Shutdown makes 2.4cr new poor: Binayak Sen
The coronavirus outbreak affecting the livelihoods of the country’s majority population has pushed a large number of vulnerable people down to the poverty line.
The number of new poor people across the country, according to an assessment by Bangladesh Institute of Development Studies research director Binayak Sen, will be no less than 24 million (8 million in urban and 15.5 million in rural areas).
Thus the virus outbreak, mostly affecting workers of the informal sectors, has already threatened to push up the overall poverty rate to 33.2 per cent from 24.4 per cent and has raised the fear of hunger, malnutrition and absolute poverty, Binayak said
In a recent interview the economist, who made the assessment for the Planning Commission under the ministry of planning, shared his thoughts with New Age about the unprecedented crisis caused by the virus outbreak.
More than a month has meanwhile elapsed since the general vacation enforced by the government to ensure social distancing to check the spread of the virus that originated in China in late December and has spread to most of the world emerging as the most deadly pandemic after the Spanish flu that killed five million people in 2018 and 2019.
Poverty rose sharply due to the coronavirus menace at a time when the country was already struggling to accelerate the rate of poverty eradication, Binayak said.
Binayak observed that the growth elasticity of poverty was not working as the yearly average poverty reduction rate had dropped from 1.7 per cent between 2005 and 2010 to 1.2 per cent between 2010 and 2016.
He welcomed the government plans to expand the social safety net programme to arrest the rise in poverty amid the coronavirus outbreak but feared that the programme might not yield much benefits since the system was flawed.
Referring to the old-age and widow allowances, he said that studies showed that 50 per cent beneficiaries were non-poor.
In the age of digitisation the government is yet to prepare something like ‘Aadhaar cards’ introduced by India to ensure food safety for all and a database of owners owning cottage industry so that stimulus could be given to them without any bureaucratic hassle, he noted.
He suggested that a new system should be devised along with the present one to shield the real vulnerable people from the vicious cycle of poverty.
Side by side, he said, the shutdown needed to be eased gradually, through a coordinated approach, for the country’s manufacturing sector, especially the RMG industry that employs some 40 lakh workers and accounts for over 80 per cent of the county’s $40 billion export income.
He lamented the absence of any such coordinated approach in dealing with the situation thus resulting in the ordeal for RMG workers on March 4-5 due to the cancellation of the factory reopening decision by the Bangladesh Garment Manufacturers and Exporters Association.

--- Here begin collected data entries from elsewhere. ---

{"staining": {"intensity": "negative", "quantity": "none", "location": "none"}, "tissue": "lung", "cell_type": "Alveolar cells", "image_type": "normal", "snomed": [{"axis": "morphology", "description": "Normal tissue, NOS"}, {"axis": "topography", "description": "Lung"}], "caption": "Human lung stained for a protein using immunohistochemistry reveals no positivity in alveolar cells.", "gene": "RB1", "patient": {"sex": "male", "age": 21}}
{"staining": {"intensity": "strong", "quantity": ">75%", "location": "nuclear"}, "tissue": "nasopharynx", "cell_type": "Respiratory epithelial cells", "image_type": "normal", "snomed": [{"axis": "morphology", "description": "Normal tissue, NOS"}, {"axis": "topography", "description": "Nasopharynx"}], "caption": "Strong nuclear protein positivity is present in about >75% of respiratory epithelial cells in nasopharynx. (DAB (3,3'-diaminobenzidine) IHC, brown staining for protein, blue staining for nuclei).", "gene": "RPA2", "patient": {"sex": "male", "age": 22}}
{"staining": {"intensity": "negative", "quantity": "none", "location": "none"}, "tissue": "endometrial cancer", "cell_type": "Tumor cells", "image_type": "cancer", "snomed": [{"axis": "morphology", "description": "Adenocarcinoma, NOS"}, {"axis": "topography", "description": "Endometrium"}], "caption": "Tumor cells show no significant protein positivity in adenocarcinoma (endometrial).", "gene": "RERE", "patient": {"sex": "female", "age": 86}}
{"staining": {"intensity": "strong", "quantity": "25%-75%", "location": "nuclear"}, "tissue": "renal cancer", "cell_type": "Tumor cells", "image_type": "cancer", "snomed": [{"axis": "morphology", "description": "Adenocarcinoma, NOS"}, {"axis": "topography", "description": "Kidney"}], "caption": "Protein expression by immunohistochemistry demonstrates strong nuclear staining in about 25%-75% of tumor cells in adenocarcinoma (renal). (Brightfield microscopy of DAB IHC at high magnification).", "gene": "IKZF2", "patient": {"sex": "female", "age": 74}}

It is true that our country is not smart like South Korea and Vietnam in tackling the virus outbreak but a coordinated approach should have been there to keep the market economy going, he commented.
Binayak hastened to add that lack of coordination was also acute in the country’s health sector.
A huge investment is needed to overhaul the country’s health sector so that the government can ensure universal health care for all — regardless of millionaires and paupers, he emphasised.
Referring to a report by the United Nations Economic and Social Commission for Asia and the Pacific, he noted that countries having universal health coverage were doing well in tackling the coronavirus outbreak.
He further noted that it was unfortunate that no universal health care system grew in the country’s 50 years of existence because of too much of emphasis on the private health care system.
That the public health sector expenditure in the national budget has fallen to .08 per cent of the GDP from .09 per cent over the years is not acceptable at all, he said.